Put Your Career on the Fast Track :
There are many things you can do to put your career onto the fast track. You can set clear, specific goals for each area of your life and then make plans to accomplish them. You can plan your work and work your plan.
Ask For Greater Responsibility :
You can accept 100% responsibility for everything you are and everything you become. You can refuse to make excuses or to blame others. You can tell your boss that you want greater responsibilities and then when you get them, put your whole heart into doing an excellent job.
Utilize Your Inborn Talents :
In the parable of the talents in the New Testament, Jesus says, "Oh good and faithful servant, you have been faithful over small things. I will make you master over large things."
If you too will carry out every assignment to the very best of your ability, you will be given larger and more important things to do and you'll be paid more as a result.
Dedicate Yourself to Continuous Improvement :
The key to long term success is for you to dedicate yourself to continuous improvement. If you become one tenth of one percent more productive each day, that amounts to 1/1000th improvement per working day. Is that possible? Of course it is!

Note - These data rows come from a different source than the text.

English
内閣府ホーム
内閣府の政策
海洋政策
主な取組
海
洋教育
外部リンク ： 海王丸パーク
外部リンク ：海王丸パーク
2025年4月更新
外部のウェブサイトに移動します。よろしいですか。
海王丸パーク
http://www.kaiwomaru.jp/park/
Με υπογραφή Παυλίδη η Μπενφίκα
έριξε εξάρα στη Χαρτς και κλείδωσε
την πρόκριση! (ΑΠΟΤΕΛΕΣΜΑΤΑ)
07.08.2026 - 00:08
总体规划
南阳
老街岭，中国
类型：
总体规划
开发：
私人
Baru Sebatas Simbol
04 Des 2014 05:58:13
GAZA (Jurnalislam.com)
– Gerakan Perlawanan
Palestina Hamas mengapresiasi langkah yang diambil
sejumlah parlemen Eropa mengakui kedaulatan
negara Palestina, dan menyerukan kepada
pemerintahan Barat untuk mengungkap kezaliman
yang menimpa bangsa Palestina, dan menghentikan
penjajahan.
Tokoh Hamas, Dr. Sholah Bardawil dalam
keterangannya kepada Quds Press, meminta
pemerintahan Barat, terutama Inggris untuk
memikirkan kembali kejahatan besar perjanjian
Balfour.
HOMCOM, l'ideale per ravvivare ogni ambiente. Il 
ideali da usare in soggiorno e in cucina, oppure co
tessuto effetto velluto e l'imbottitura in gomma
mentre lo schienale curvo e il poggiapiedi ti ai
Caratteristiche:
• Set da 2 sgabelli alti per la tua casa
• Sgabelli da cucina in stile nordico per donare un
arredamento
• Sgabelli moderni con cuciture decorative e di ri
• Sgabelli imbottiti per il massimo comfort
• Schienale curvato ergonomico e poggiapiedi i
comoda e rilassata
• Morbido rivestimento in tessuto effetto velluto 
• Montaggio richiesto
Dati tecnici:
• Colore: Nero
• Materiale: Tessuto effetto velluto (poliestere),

Improve a Little at a Time :
If you become one tenth of one percent more productive each day, that amounts to one half of one percent more productive each week. One half of one percent more productive each week amounts to two percent more productive each month and 26% more productive each year.
The cumulative effect if becoming a tiny bit better at your field and more productive amounts to a tremendous increase in your value and your output over time.
How to Double Your Productivity :
Twenty-six percent more productive each year, with compounding, amounts to doubling your overall productivity and performance every 2.7 years.
If you become 26% more productive each year, with compounding, times 10 years, you will be 1004% more productive over the next decade. That is an increase of ten times over ten years.
The Reason For All Great Successes :
This is called the Law of Accumulation, or the Principle of Incremental Improvement. It is the primary reason for all great success stories. By the yard, it's hard. But inch by inch, anything's a cinch!